Instructions:
1. According to the carbon trading passage, what price per carbon tonne did certificates fall to at the end of 2007?
2. Reproduce the carbon trading passage starting at "A PECUNIARY black" and ending at "clean up production.", renaming "Europe" as "the European Union" wherever it occurs.
3. Continue the carbon trading passage from its final sentence.

====== Source passage ======

A PECUNIARY black cloud hangs on the business horizon, as Europe enters phase two of its carbon permit trading scheme, which saw the real cost of pollution showing on the bottom line of some of the UK’s dirtiest industries last year.

Having plummeted to just 5 Euro cents per carbon tonne at the end of 2007, certificates, which in effect give firms permission to pollute beyond their agreed emissions cap, climbed back up to 19 Euro cents last month.

Introduced by Europe in 2005/6 as part of its commitment to reduce greenhouse gases under the Kyoto agreement, the carbon emissions trading scheme was designed to force companies to clean up production.

“Emissions were allocated to different countries and cascaded down to polluters within those countries,” explains Paul Wylie, a trader with Lloyds TSB, one of only a small number of banks worldwide dealing in carbon credits. “Those companies were allocated certain amounts of CO2 emissions. If they went above that they had to go into the market and buy additional permits to allow them to pollute. If they polluted less they could sell those certificates to those that wanted to buy more.”

Currently, the legislation covers only the biggest polluters - principally heavy industry and the energy companies .

====== Provided material ======

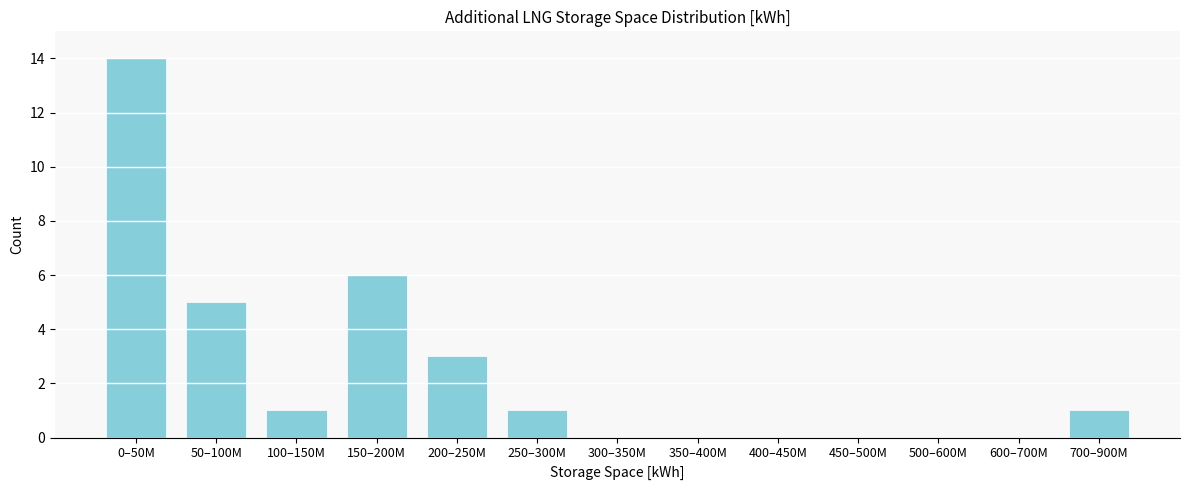

Reading left to right, list all the values displayed in this chart.

0–50M=14	50–100M=5	100–150M=1	150–200M=6	200–250M=3	250–300M=1	300–350M=0	350–400M=0	400–450M=0	450–500M=0	500–600M=0	600–700M=0	700–900M=1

======

Exercise results:
1. Certificates fell to 5 Euro cents per carbon tonne.

2.
A PECUNIARY black cloud hangs on the business horizon, as the European Union enters phase two of its carbon permit trading scheme, which saw the real cost of pollution showing on the bottom line of some of the UK’s dirtiest industries last year.

Having plummeted to just 5 Euro cents per carbon tonne at the end of 2007, certificates, which in effect give firms permission to pollute beyond their agreed emissions cap, climbed back up to 19 Euro cents last month.

Introduced by the European Union in 2005/6 as part of its commitment to reduce greenhouse gases under the Kyoto agreement, the carbon emissions trading scheme was designed to force companies to clean up production.

3.
Teesside steelmaker, Corus, which described its latest credit allocation as “challenging”, is part of a wider consortium doing precisely what Europe intended under the scheme. It has co-funded a £30m project to find ways of reducing atmospheric pollution by the steel industry, which is said to account for 5% to 6% of all man-made CO2. It has set out to cut emissions by half using breakthrough technologies.

But it is concerned the existing scheme will do little to persuade other polluters to follow suit and has called for fundamental changes.

“As the EU’s emissions trading scheme is presently devised, there is no real incentive to invest in carbon reduction technology,” it said.

Every Tees Valley manufacturer should now look to include pollution to their balance sheet in the not-too-distant future, added Mr Wylie. “If you go forward to 2012 and phase three, the companies that are affected will be taken down to the next level. Mid market companies are going to be hit by this system.”